**Required tasks**:
1. Answer these questions about the article on Skechers and Nike marketing:
(a) In what kind of marketing does the article say overpromising is particularly true?
(b) Which Sketchers product line does the article name?
(c) What did Nike's advertising campaign implicitly promise, according to the article?
2. Reproduce word for word the passage of the article on Skechers and Nike marketing from "Two Great Brands" to "to keep consuming.".

**Source document**:
Amvona

Two Great Brands - One on sale. SKX and NKE

 
 
Virtually all marketing promises more than a product can deliver.  This is particularly true in retail consumer marketing.    If Marketers didn’t seek this outcome, we would not be living in such an acute consumer driven society.  On some level, almost all products have the latent and subtle promise of somehow making our life easier, and better.  There is nothing new about this.  It is a promise that always goes unfulfilled in the long run, which is why we have to keep consuming.
 
If we had to bet, we’d say Sketchers “Toning” product line is about as likely to improve your physique as Thanksgiving dinner.  But then again, we would say Nike’s had about as much honesty in their infamous (and successful) advertising campaign which implicitly promised to empower women through the purchase of the Nike brand.   The only difference between these two marketing promotions is that “the jig” appears to be up for Sketchers – a negative, and expected result, that coupled with analysts short-sightedness, might just serve up the perfect value for investors.

(Keypoint text descriptions)
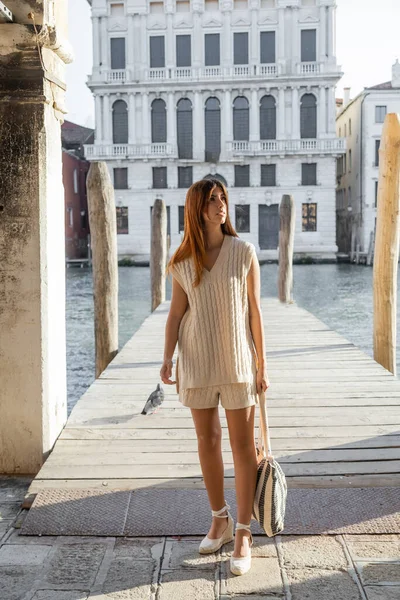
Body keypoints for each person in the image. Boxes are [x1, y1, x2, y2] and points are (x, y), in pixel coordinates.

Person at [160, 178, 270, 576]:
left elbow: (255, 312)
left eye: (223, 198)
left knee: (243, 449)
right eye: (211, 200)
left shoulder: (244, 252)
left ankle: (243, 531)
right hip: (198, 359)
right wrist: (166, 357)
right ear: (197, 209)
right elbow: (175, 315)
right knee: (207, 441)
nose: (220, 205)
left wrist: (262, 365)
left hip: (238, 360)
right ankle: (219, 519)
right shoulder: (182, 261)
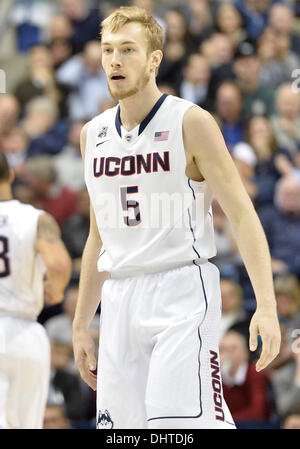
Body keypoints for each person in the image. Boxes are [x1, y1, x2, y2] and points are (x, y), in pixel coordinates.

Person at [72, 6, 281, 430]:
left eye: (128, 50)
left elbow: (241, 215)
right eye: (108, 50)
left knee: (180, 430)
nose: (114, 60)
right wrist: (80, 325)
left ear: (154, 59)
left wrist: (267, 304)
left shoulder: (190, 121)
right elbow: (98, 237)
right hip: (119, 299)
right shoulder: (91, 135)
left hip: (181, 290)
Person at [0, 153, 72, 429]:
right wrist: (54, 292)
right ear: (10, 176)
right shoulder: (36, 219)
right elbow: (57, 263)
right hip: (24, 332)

**Task responses**:
1.
(a) Retail consumer marketing.
(b) The "Toning" product line.
(c) To empower women through the purchase of the Nike brand.

2.
Two Great Brands - One on sale. SKX and NKE

 
 
Virtually all marketing promises more than a product can deliver.  This is particularly true in retail consumer marketing.    If Marketers didn’t seek this outcome, we would not be living in such an acute consumer driven society.  On some level, almost all products have the latent and subtle promise of somehow making our life easier, and better.  There is nothing new about this.  It is a promise that always goes unfulfilled in the long run, which is why we have to keep consuming.